I was wondering why rates to ship an animal, specifically hedgehogs, is so pricey. I feel like if they lowered the cost (even to like $100 instead of $200+) more people would use the service, and in turn be more profitable...? I understand it isn't like shipping packages or letters and requires more care, but am I missing something here or is it just super pricey?

I was pondering this while falling in love with a hedgehog in Alabama that I couldn't pick up or would pay that much to get shipped to me at that cost.  15+ hours is too far! There needs to be more of a variety of hedgehogs in the Northern Oh/Western NY area.


----------



## SammieStyles (Jan 18, 2013)

I'm not sure why it's so high, but I guess it's just to absolutely ensure the hedgie's safety. And I think it also covers the fuel cost as well. I paid 180$ to get my hedgie shipped across Canada, it's a bit much, but it's to absolutely ensure a safe flight, plus the gas prices and everything else is covered


----------



## Hedgehogluvr386 (Jun 16, 2012)

That seems cheaper than in the U.S. but... who knows? I think it depends on the flight and/or distance. Otherwise, I'm still not sold on this shipping thing. A fight across the country.. (say NY to Florida) is less than 5 hours, depending on the flight... 
Getting a "human" ticket is about $180 (about your hedgies flight cost) so I thought animals would be cheaper..hmm


----------



## Hoppin Hedgehogs (Apr 3, 2011)

There are lots of reasons why shipping prices vary from breeder to breeder. We live in Canada so it may be slightly different than in the USA.

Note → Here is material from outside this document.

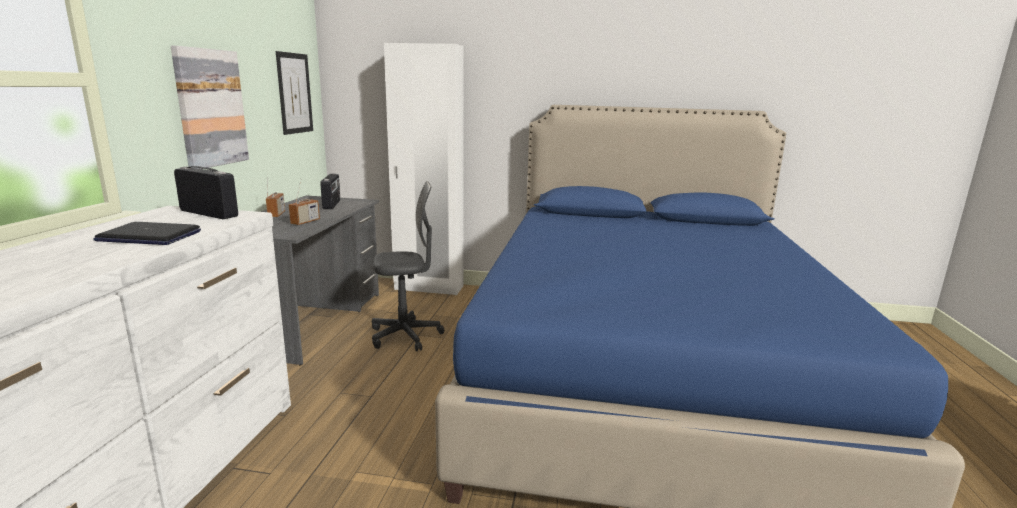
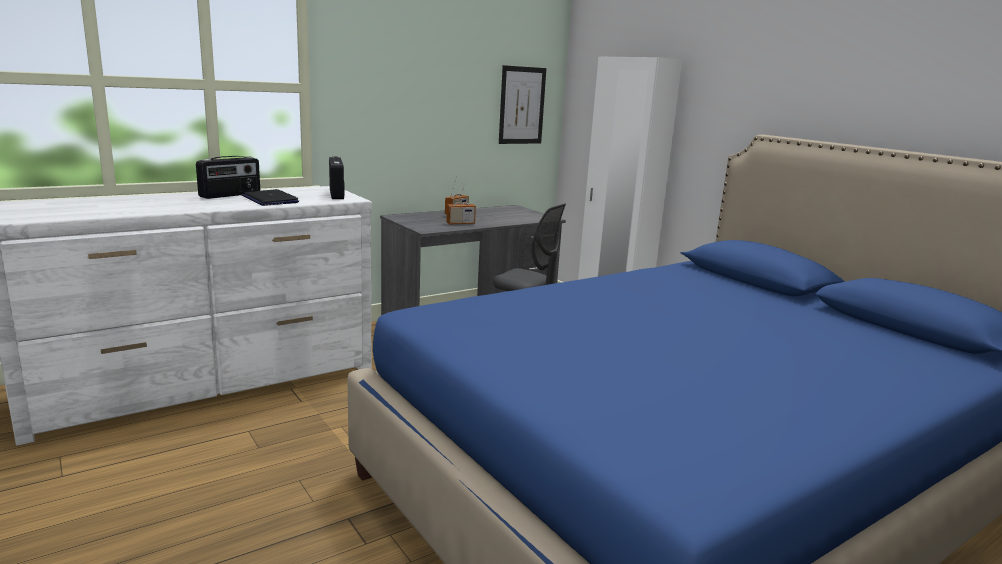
camera: 45 degrees right, 0 degrees up
(210, 108) = (413, 114): picture -> none
(332, 204) = (516, 215): radio -> radio (230, 195)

We live close to the airport, and We don't have to pay for parking at the airport so that helps a little. We don't charge for our time as it only takes us about 20min round trip. When we got ours shipped to us from hedgehog Grove it was around $225 but she is over an hour away from the airport so her costs are a lot higher. It also depends on the cost of the carrier the breeder provides with the hedgehog.

Due to our location we can charge $120.00 for shipping including the carrier. It's just because our costs are lower than most breeders and we choose to pass on the savings.


----------



## reedwoman814 (Mar 4, 2013)

I would guess prices are expensive any time shipping a living thing is involved. Because the persons transporting it would be responsible for a life, and I'm assuming that shipping would have to be expedited so that the hedgie could arrive quickly. Which means being driven straight away with no stops. This puts the company at risk, and this would raise the companies insurance costs. Those costs get passed on to the shipper.


----------



## Hedgehogluvr386 (Jun 16, 2012)

gotcha... that makes sense I suppose.  Thanks!


----------